Data section —
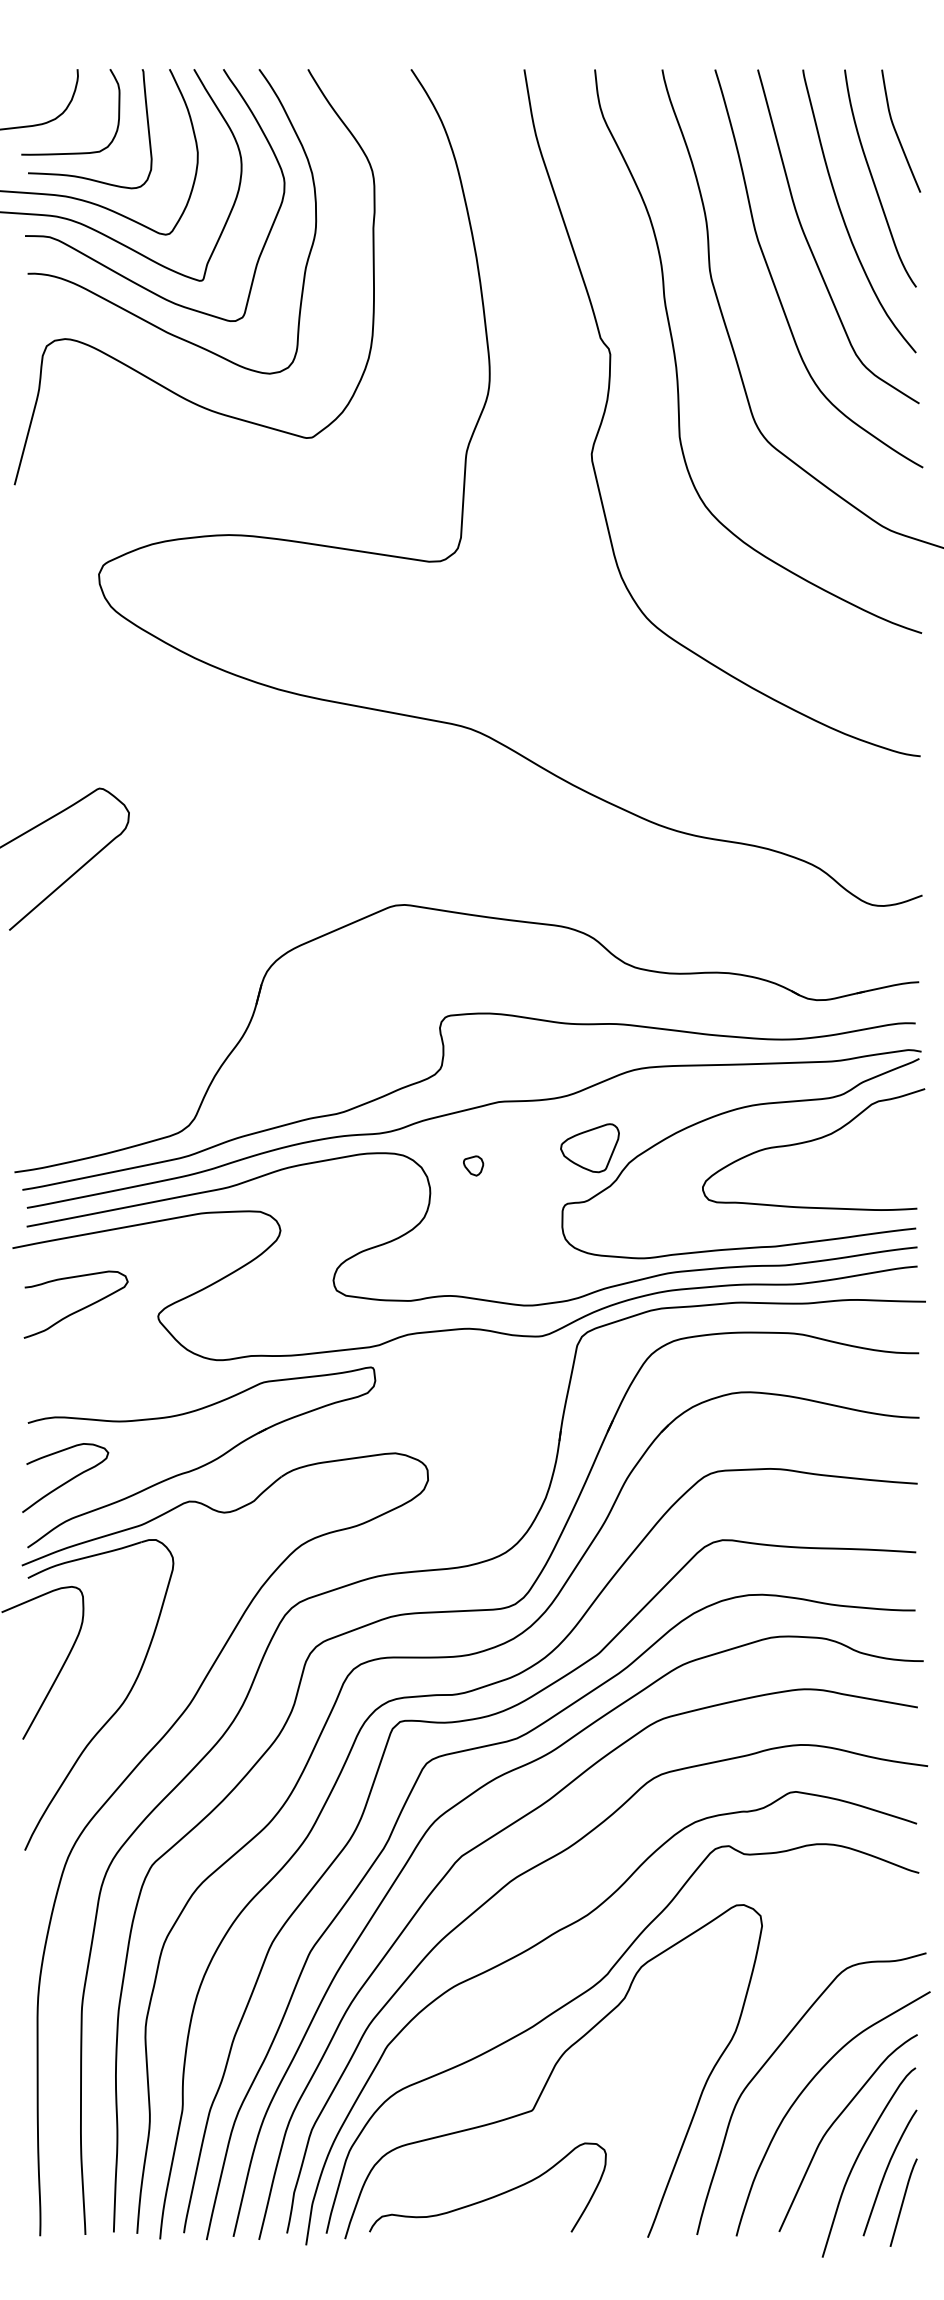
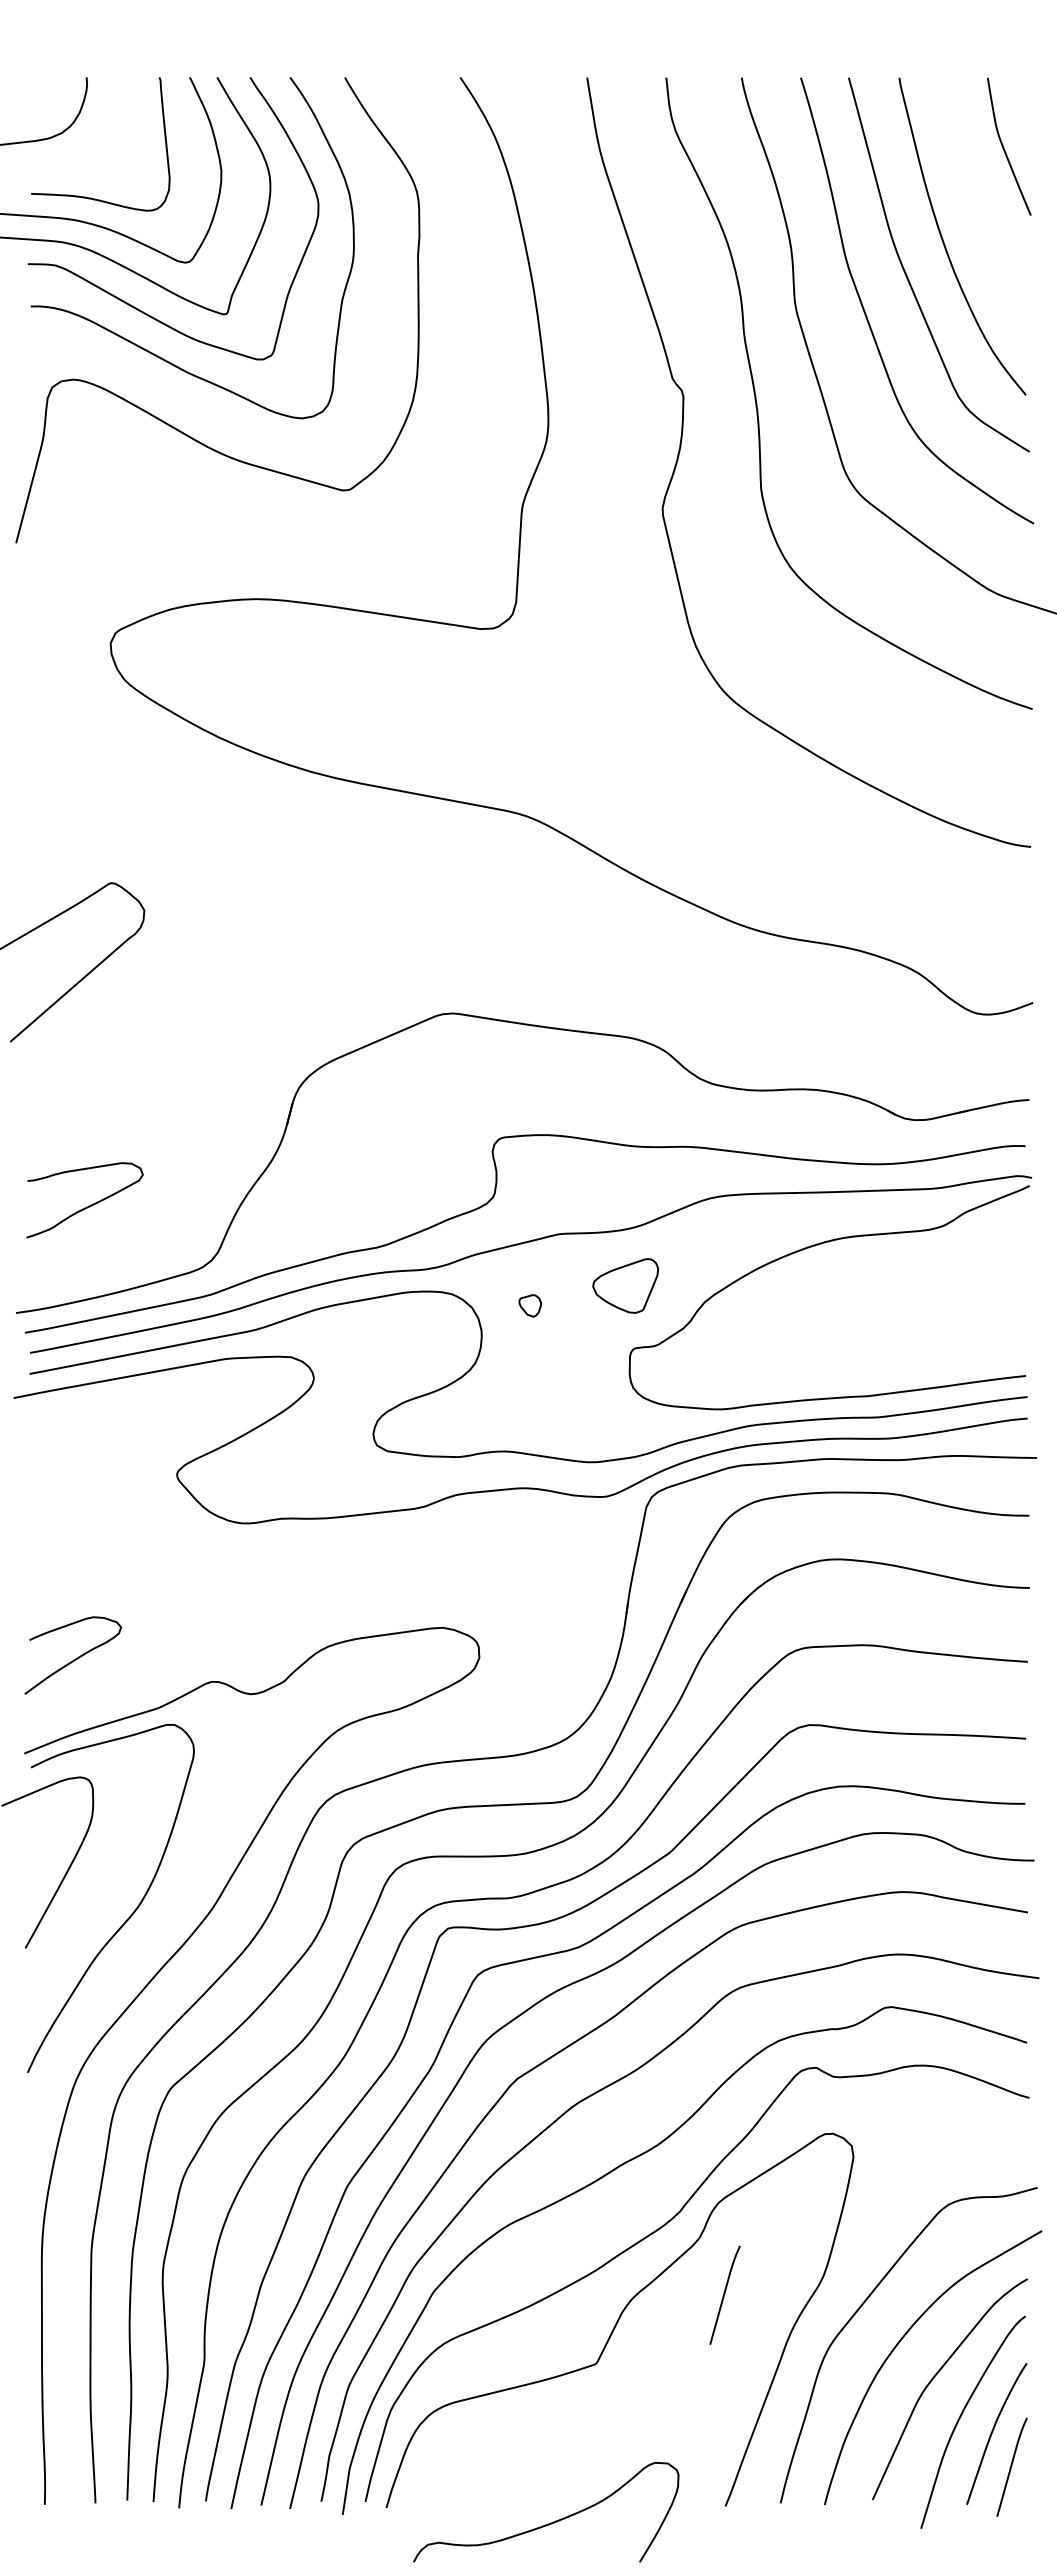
curve: (77, 152) -> (86, 170), removed
curve: (873, 179) -> (978, 200), removed
curve: (813, 1141) -> (910, 1278), removed
part: (589, 1147) -> (625, 1285), moved
curve: (77, 1310) -> (86, 1206), moved
part: (205, 1463) -> (229, 1639), removed
line: (646, 2048) -> (724, 2294), added
curve: (491, 2196) -> (550, 2522), moved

Work to complete — The expected output is a verbatim retyping of each line from the one with "curve: (813, 1141) -> (910, 1278), removed" to the end of the listing above, with both end lines kept and nothing added.

Task answer —
curve: (813, 1141) -> (910, 1278), removed
part: (589, 1147) -> (625, 1285), moved
curve: (77, 1310) -> (86, 1206), moved
part: (205, 1463) -> (229, 1639), removed
line: (646, 2048) -> (724, 2294), added
curve: (491, 2196) -> (550, 2522), moved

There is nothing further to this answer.